» **INSTRUCTIONS TO FOLLOW**
Please restate the records that follow exactly, skipping their images.
[DATASET RECORDS Boundary: Start]
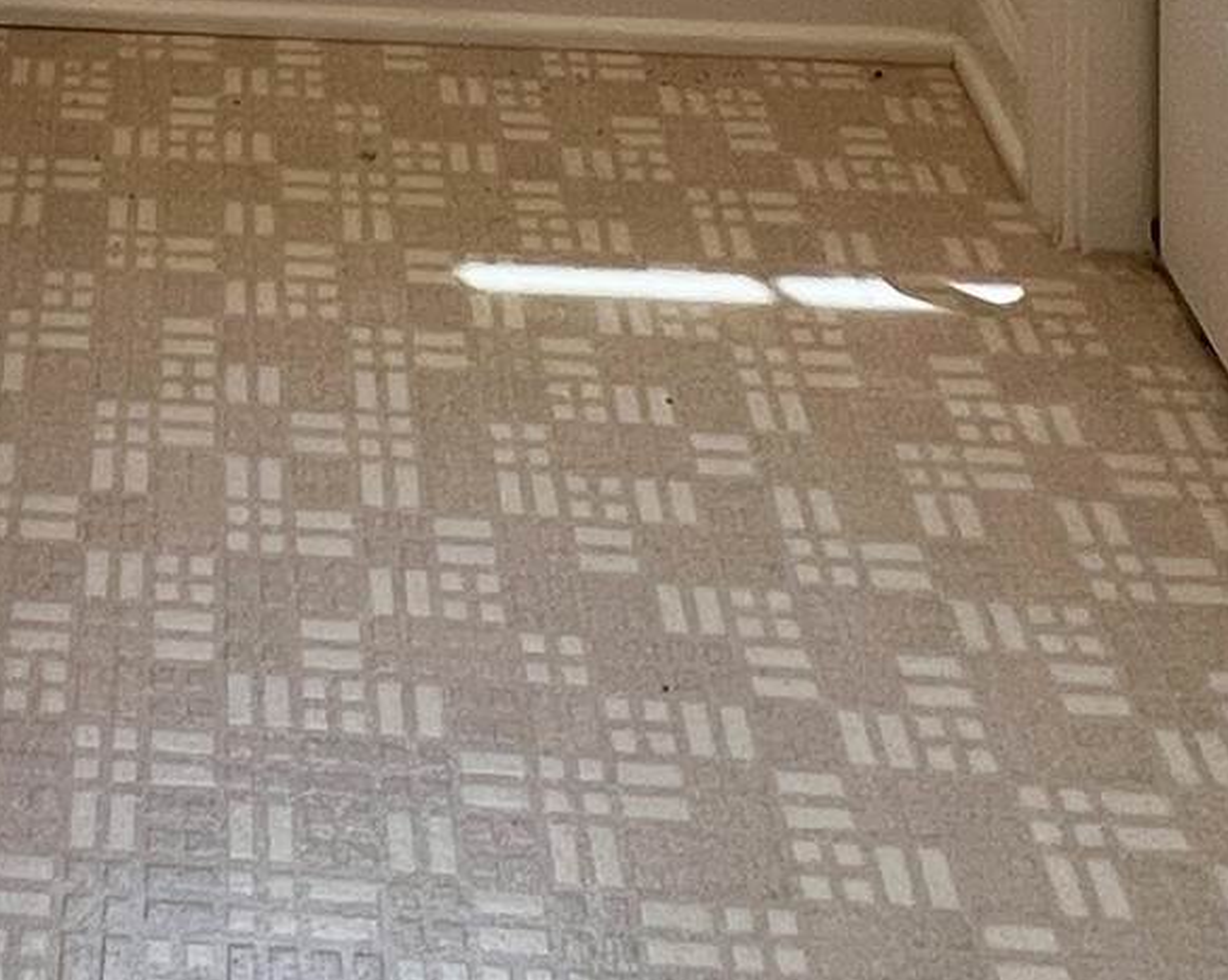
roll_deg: +0.7
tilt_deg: -2.9
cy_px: -1330
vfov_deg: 14.9
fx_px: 2434
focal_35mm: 67
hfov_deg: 26.4
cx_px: -80
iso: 32
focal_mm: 1.57
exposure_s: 1/179
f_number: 1.8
[DATASET RECORDS Boundary: End]
» **COMPLETED EXERCISE**
roll_deg: +0.7
tilt_deg: -2.9
cy_px: -1330
vfov_deg: 14.9
fx_px: 2434
focal_35mm: 67
hfov_deg: 26.4
cx_px: -80
iso: 32
focal_mm: 1.57
exposure_s: 1/179
f_number: 1.8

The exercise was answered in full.